Santhe, however, said in addition to the conventional lending instruments, commercial banks have already started to collaborate with other stakeholders for innovative financing, which she said can support some pockets of SMEs not able to meet existing loan covenants in the banking industry.

“It is important to understand that compliance on banks’ risk management trend is increasing in the form of regulation and international standards such as Basel II and International Finance Reporting Standard 9.

Santhe said the Malawi economy needs to exploit innovative financing models to fill this gap by addressing specific market failures and institutional barriers.

She said for innovative financing to happen, there is need for collaboration among public, private and or philanthropic sources of finance.

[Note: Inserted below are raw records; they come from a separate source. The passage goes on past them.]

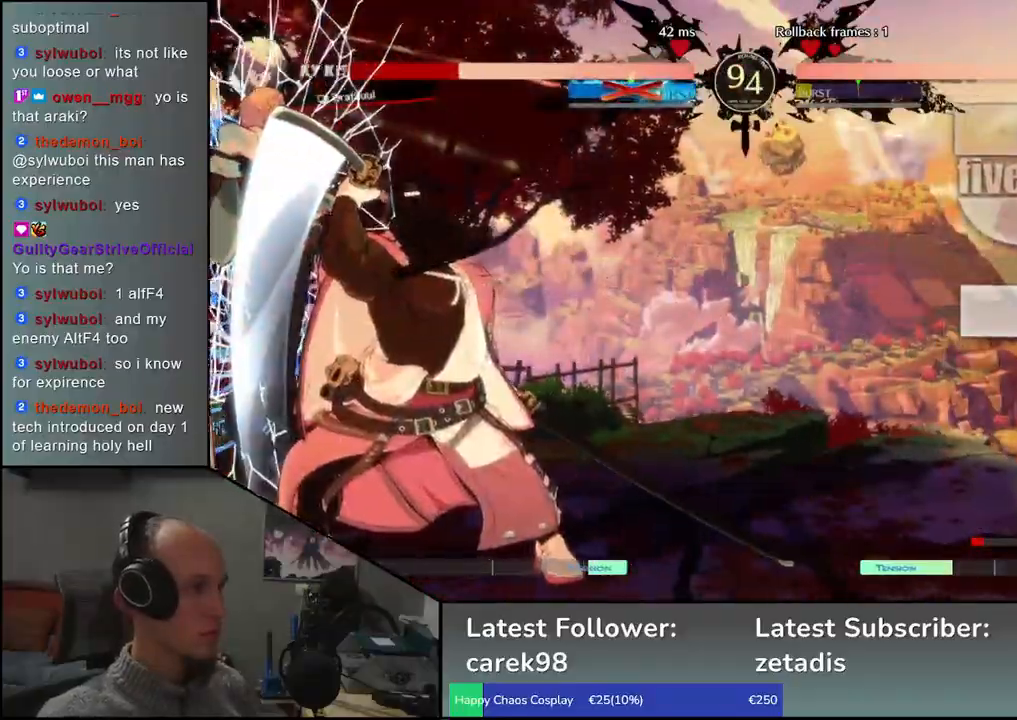
{"buttons": [], "left_stick": "left", "events": [[33, "SQUARE", "up"], [150, "SQUARE", "down"], [250, "SQUARE", "up"], [333, "SQUARE", "down"], [417, "SQUARE", "up"]]}
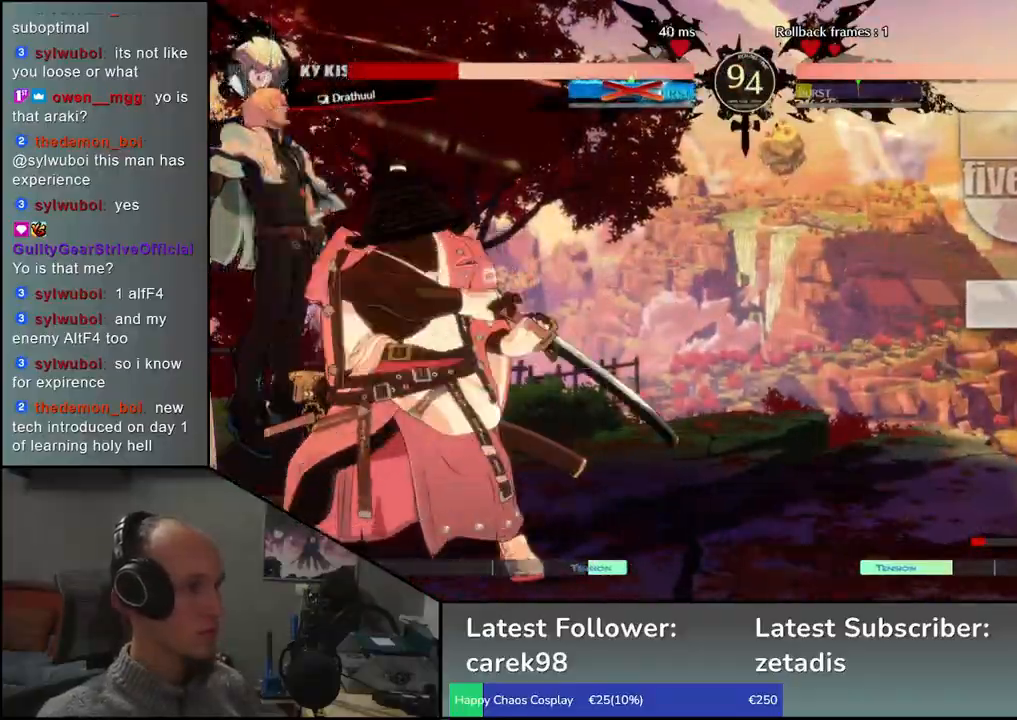
{"buttons": [], "left_stick": "center", "events": [[17, "SQUARE", "down"], [100, "SQUARE", "up"], [200, "SQUARE", "down"], [283, "SQUARE", "up"], [467, "left_stick", "center"]]}
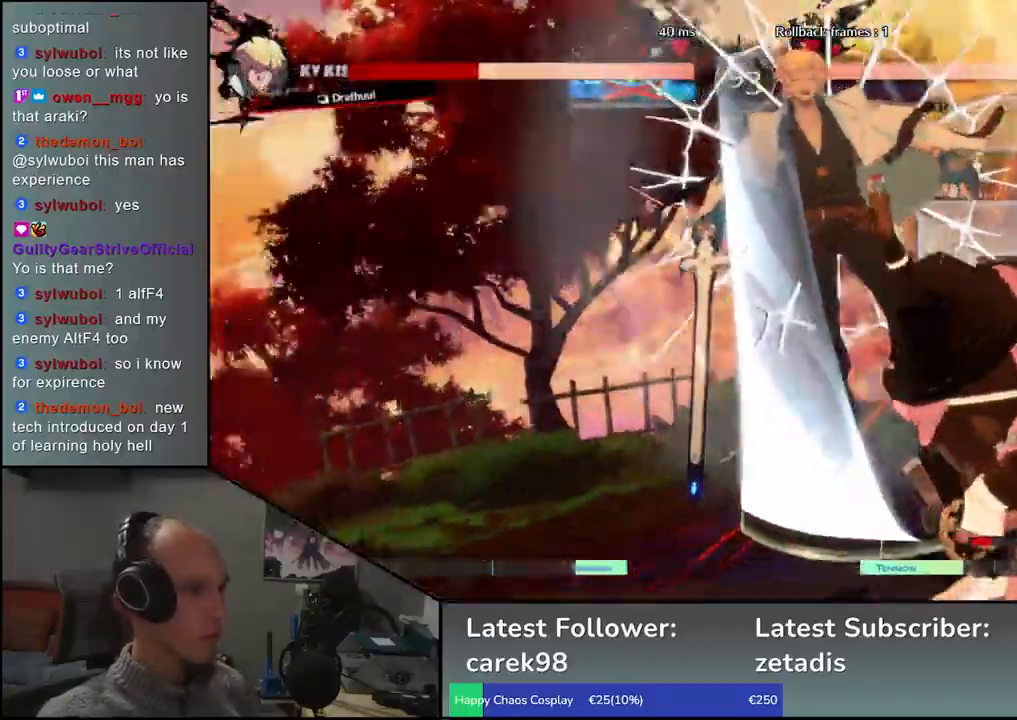
{"buttons": [], "left_stick": "center", "events": []}
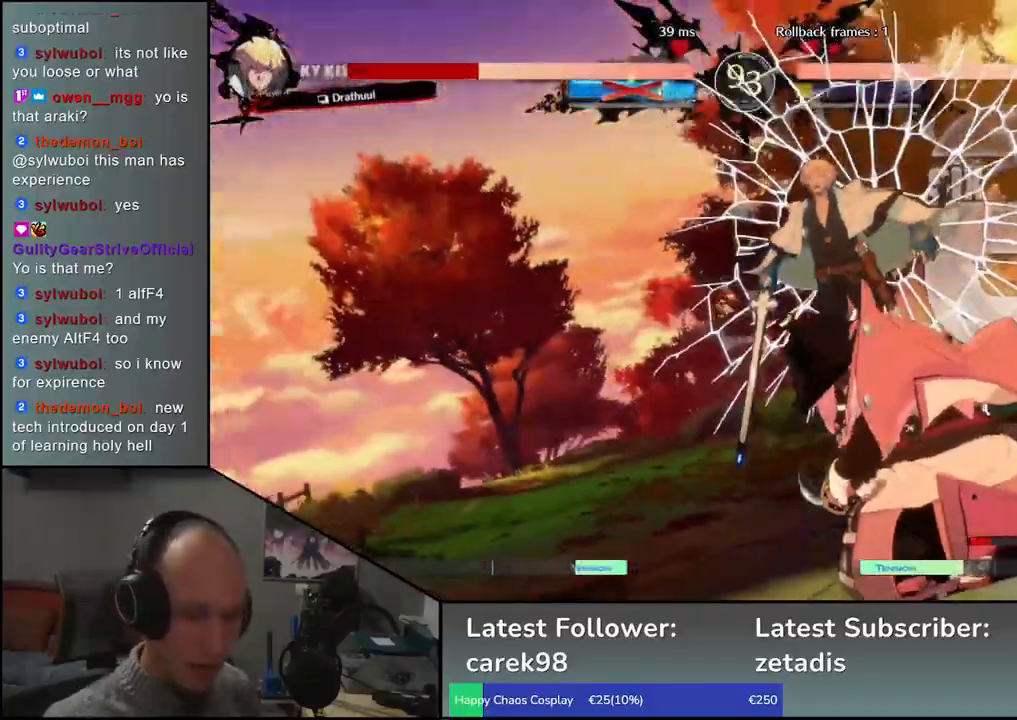
{"buttons": [], "left_stick": "center", "events": []}
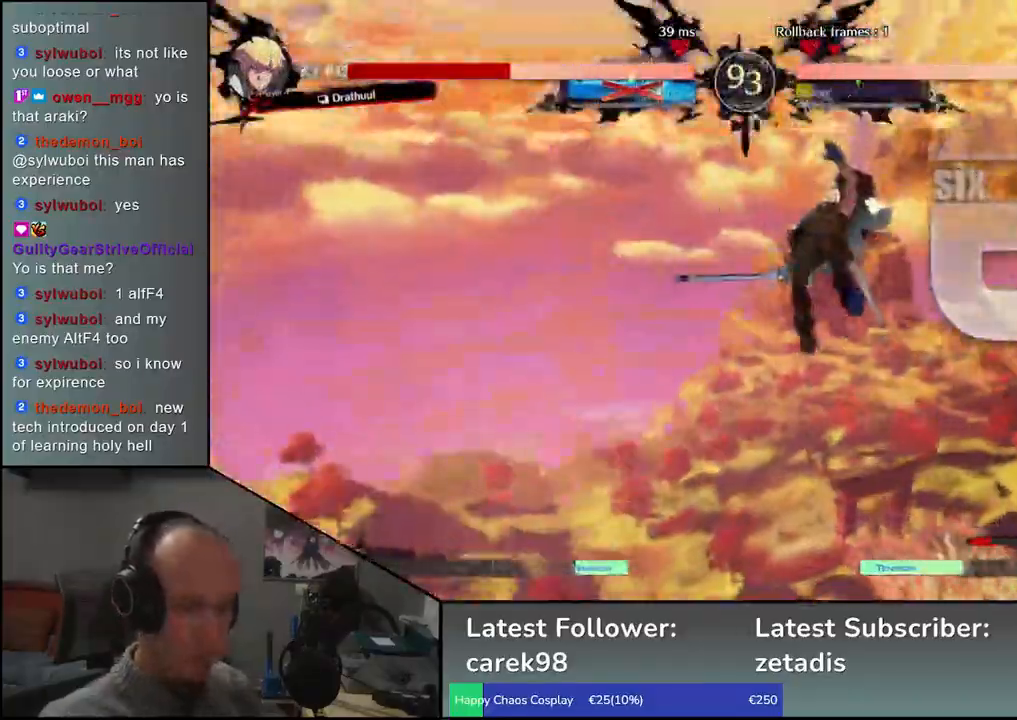
{"buttons": [], "left_stick": "center", "events": []}
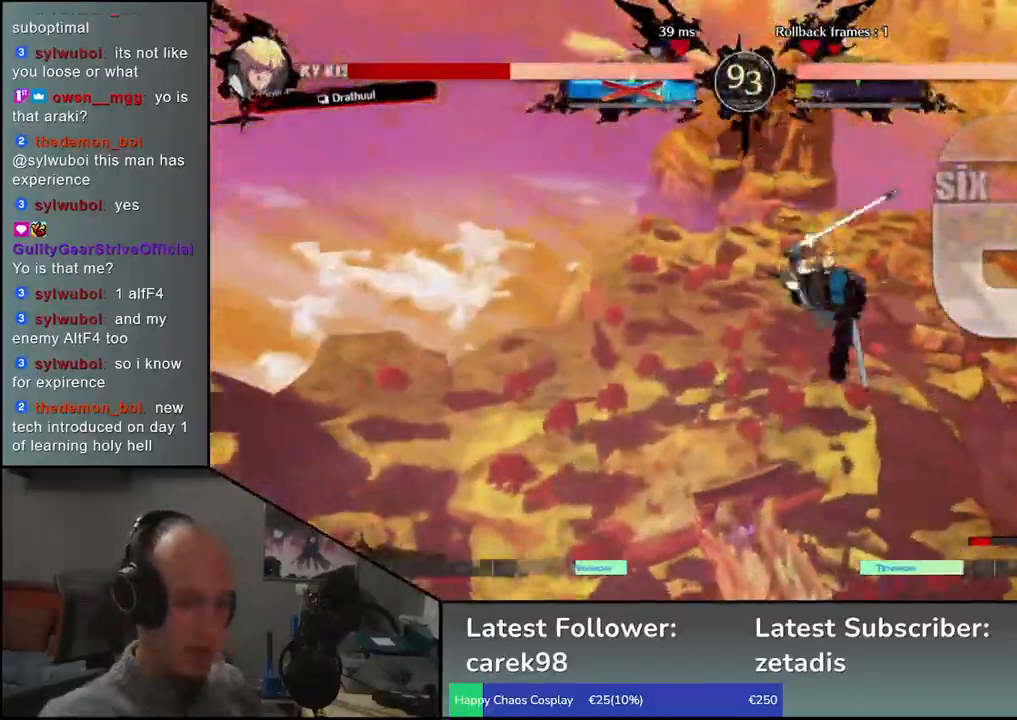
{"buttons": [], "left_stick": "left", "events": [[33, "left_stick", "left"]]}
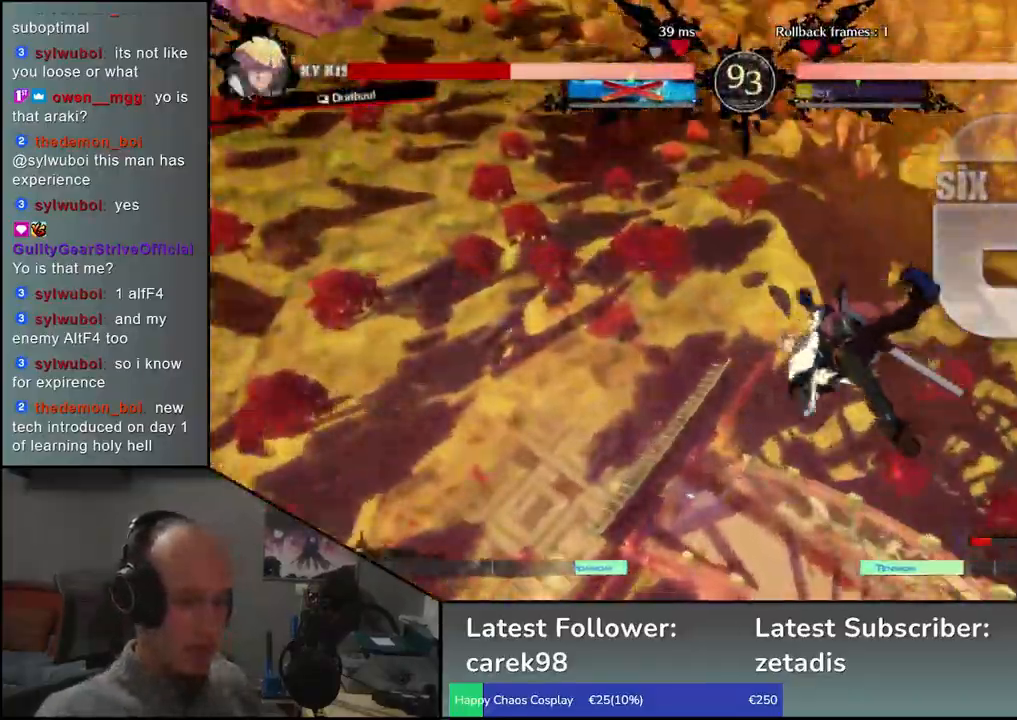
{"buttons": [], "left_stick": "center", "events": [[450, "left_stick", "center"]]}
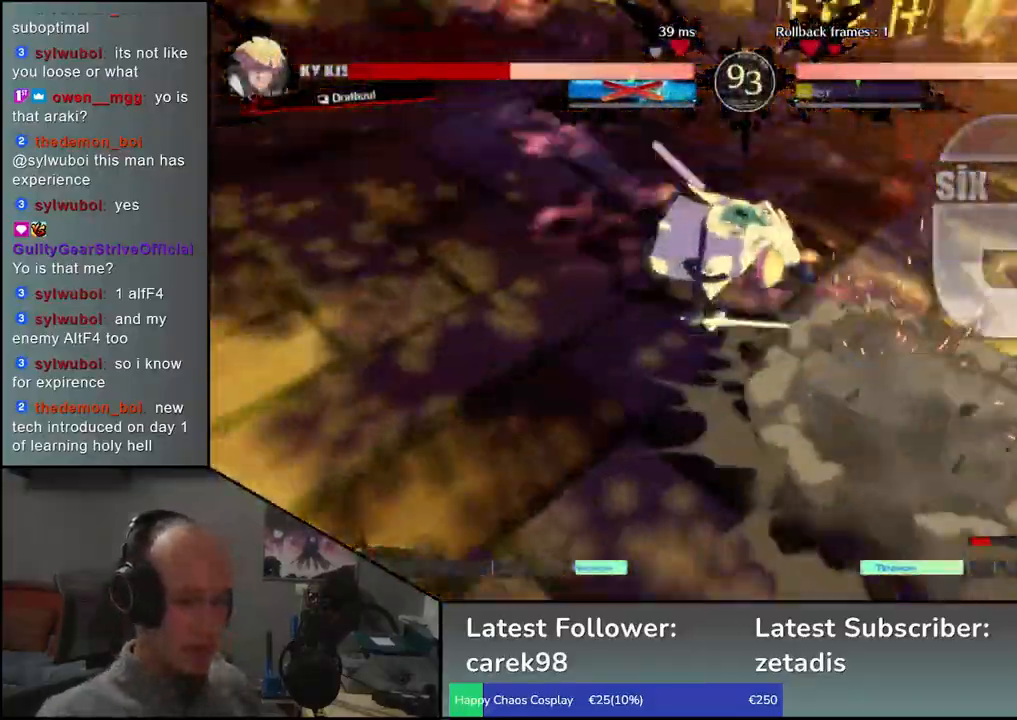
{"buttons": ["TRIANGLE"], "left_stick": "down", "events": [[50, "left_stick", "down"], [117, "TRIANGLE", "down"], [200, "TRIANGLE", "up"], [317, "TRIANGLE", "down"], [383, "TRIANGLE", "up"], [500, "TRIANGLE", "down"]]}
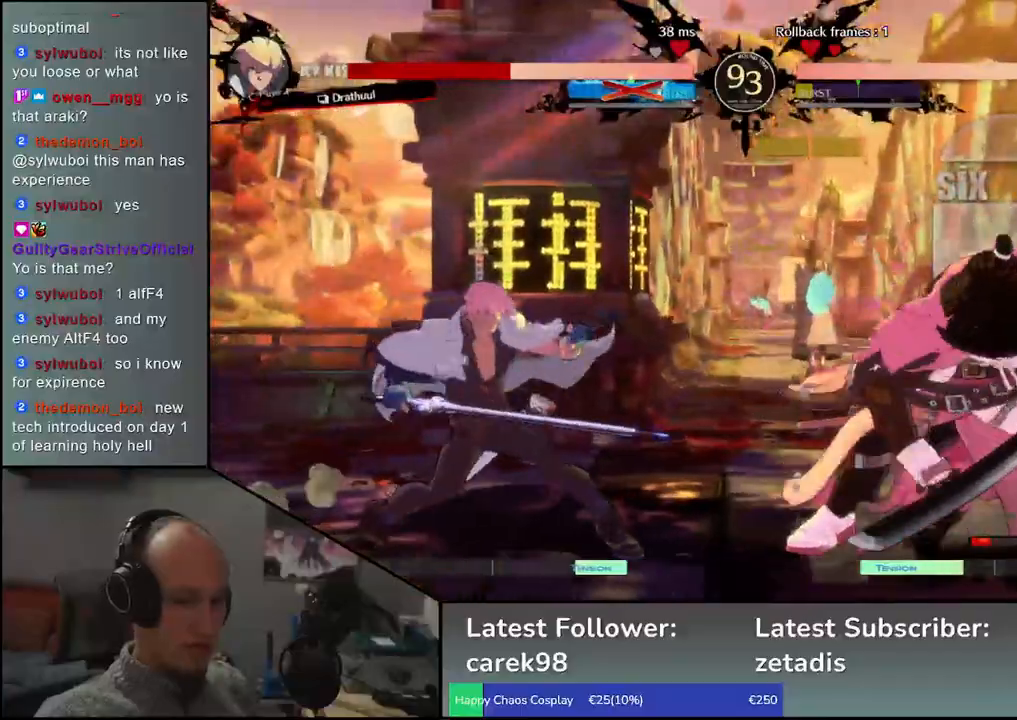
{"buttons": [], "left_stick": "left", "events": [[50, "TRIANGLE", "up"], [167, "TRIANGLE", "down"], [233, "TRIANGLE", "up"], [333, "TRIANGLE", "down"], [433, "TRIANGLE", "up"], [500, "left_stick", "left"]]}
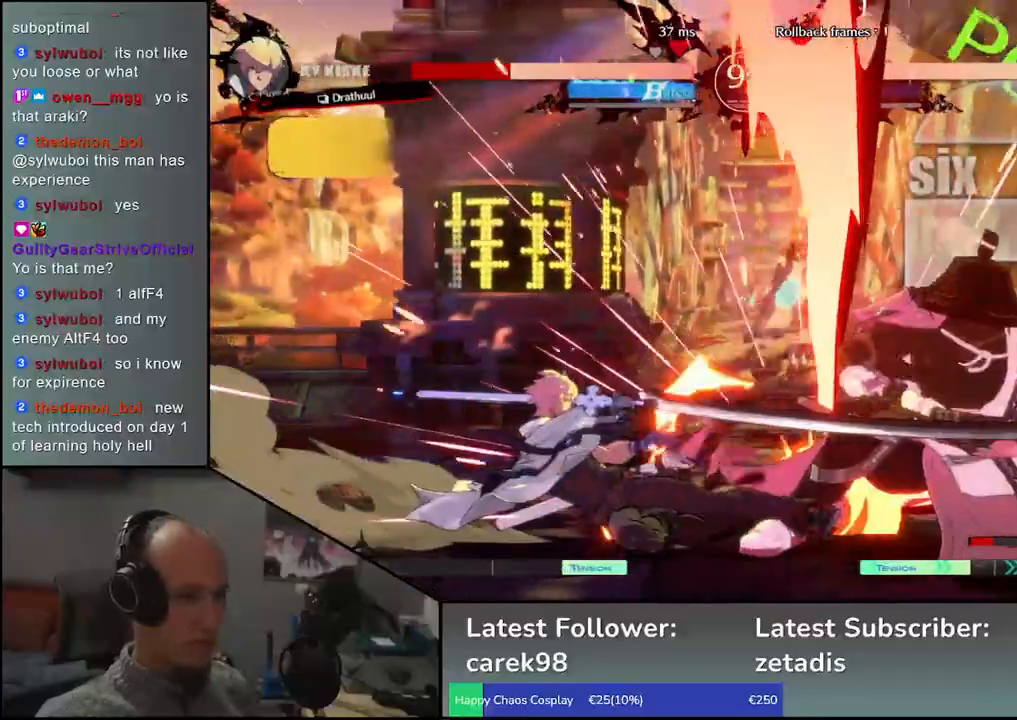
{"buttons": [], "left_stick": "right", "events": [[100, "left_stick", "down"], [167, "left_stick", "right"], [283, "left_stick", "center"], [350, "left_stick", "right"]]}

“Innovative financing provides a set of tools for donors who want to create more development impact through their investments, private companies open to new business models in new markets and financial institutions looking for new opportunities,” she said.

Some of the possible innovative financing solutions in the agricultural SMEs include risk sharing facilities, loan portfolio guarantees, new product design, irrigation and water systems, post-harvest storage facilities and rural feeder roads.

Last week, the central bank cut key driver of interest rates on loans, the second since January this year.

In January, RBM also slashed the policy rate—the rate at which commercial banks borrow from the central bank as the lender of last resort—by 150 basis points from 16 percent to 14.5 percent, a move that saw commercial banks softening their lending rates to a minimum of 14.9 percent and a maximum of around 26 percent.

Chamber of Small and Medium Enterprises executive secretary James Chiutsi on Saturday said small businesses require long periods of incubation to reach required production capacities.

On his part, National Working Group on Trade and Policy chairperson Frederick Changaya said banks should be innovative by, among others, partnering SMEs and growing them into big players.

He observed that many commercial banks scramble for the same over-banked firms yet some of the start-ups or SMEs have better future potential than big companies.